Miami Herald: Associated Industries of Florida–Strengthen Citizens insurance, hurricane CAT fund
Mar 11, 2010
The Miami Herald published this article on March 10, 2010.
I wonder if I am experiencing déjà vu? How many years will it take for the state Legislature to return the Florida Hurricane Catastrophe Fund (CAT Fund) to its original mission of providing stability for huge hurricane events, such as Hurricane Andrew, and Citizens Property Insurance to its original role as the state insurer of last resort?
While progress was made last year, and our elected leaders crafted HB 1495, which was the first step to stabilizing Florida’s property-insurance market, we continue to have concerns over the financial stability of the CAT Fund and Citizens. These state entities are not charging actuarially sound premiums.

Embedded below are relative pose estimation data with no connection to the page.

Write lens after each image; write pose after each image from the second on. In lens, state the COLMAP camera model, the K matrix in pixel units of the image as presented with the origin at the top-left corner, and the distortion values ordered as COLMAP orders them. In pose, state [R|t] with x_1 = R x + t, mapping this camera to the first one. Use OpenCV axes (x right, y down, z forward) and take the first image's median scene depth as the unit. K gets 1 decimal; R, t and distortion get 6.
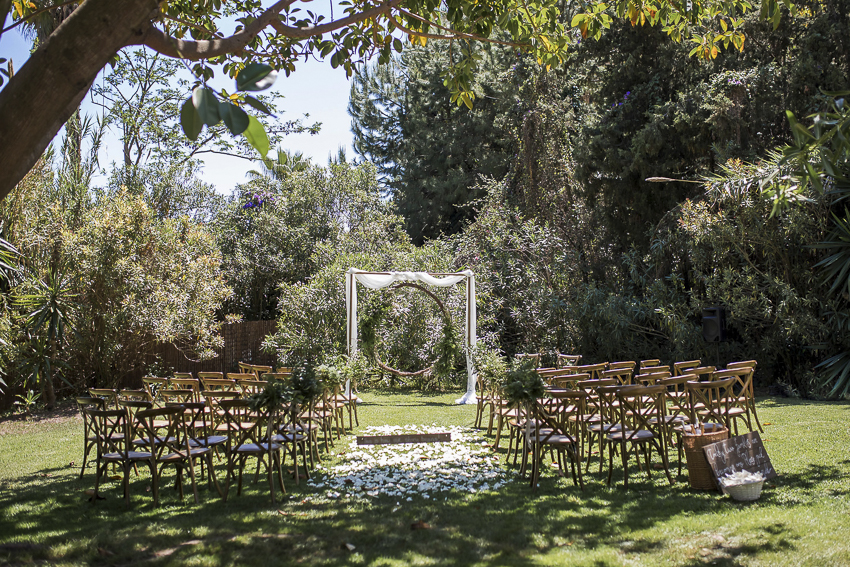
lens RADIAL K [[897.6, 0, 425.0], [0, 897.6, 283.5], [0, 0, 1]] dist [-0.033270, 0.008278]
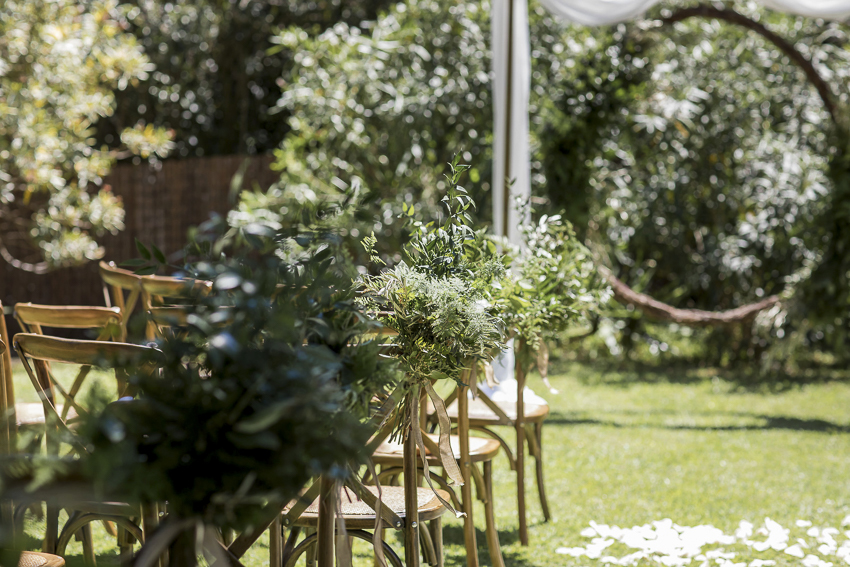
lens RADIAL K [[2213.8, 0, 425.0], [0, 2213.8, 283.5], [0, 0, 1]] dist [0.034213, -1.194932]
pose [[0.993813, 0.015095, -0.110037, -0.021433], [-0.005596, 0.996269, 0.086124, 0.020105], [0.110927, -0.084975, 0.990189, 0.198921]]
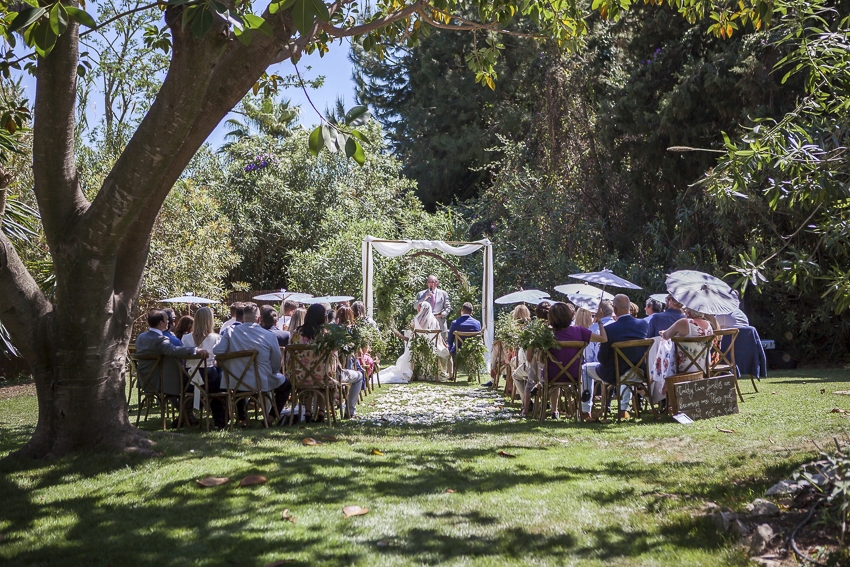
lens RADIAL K [[1052.4, 0, 425.0], [0, 1052.4, 283.5], [0, 0, 1]] dist [-0.017670, -0.017137]
pose [[0.999933, 0.010113, -0.005595, -0.008568], [-0.009951, 0.999555, 0.028111, 0.001617], [0.005877, -0.028053, 0.999589, -0.125568]]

Instead, they rely on post-event borrowing paid off by a “hurricane tax” on policyholders statewide through long-term assessments. At a time when our businesses are still struggling because of a down economy and charities are facing potentially devastating funding cuts, it is impossible to fathom how these groups will be able to afford to pay these “hurricane taxes.”
Last month we were presented with another insurance dilemma because of late-filed or renewed insurance claims from the 2005 storms. The Cabinet wisely requested more information. Should the decision be made to pay the $710 million in reimbursements from these storms, all Floridians and businesses, including charities, will once again be forced to open their pocketbooks.
The CAT Fund’s own analysis suggests there are currently around $4.5 billion in hard assets to pay potential claims that could top $26 billion in a bad year. Floridians will be in quite a predicament should changes not be made to the CAT Fund.
The Legislature has the opportunity to drastically reduce the exposure of the CAT Fund and reduce the risk it poses to Florida’s economy. The state can take advantage of excess capacity in the private reinsurance market to ensure that Florida policyholders will be paid when a storm occurs. By spreading Florida’s hurricane costs to risk bearers around the world, we will better protect all Floridians.
The Legislature would also be wise to continue incremental reform of Citizens and the private insurance market. By continuing — and perhaps accelerating — the “glide path” to stability our leaders adopted in 2009, we can ensure that scarce resources are devoted to improving our communities, supporting employers and helping Florida’s most vulnerable, rather than subsidizing the state’s most fortunate.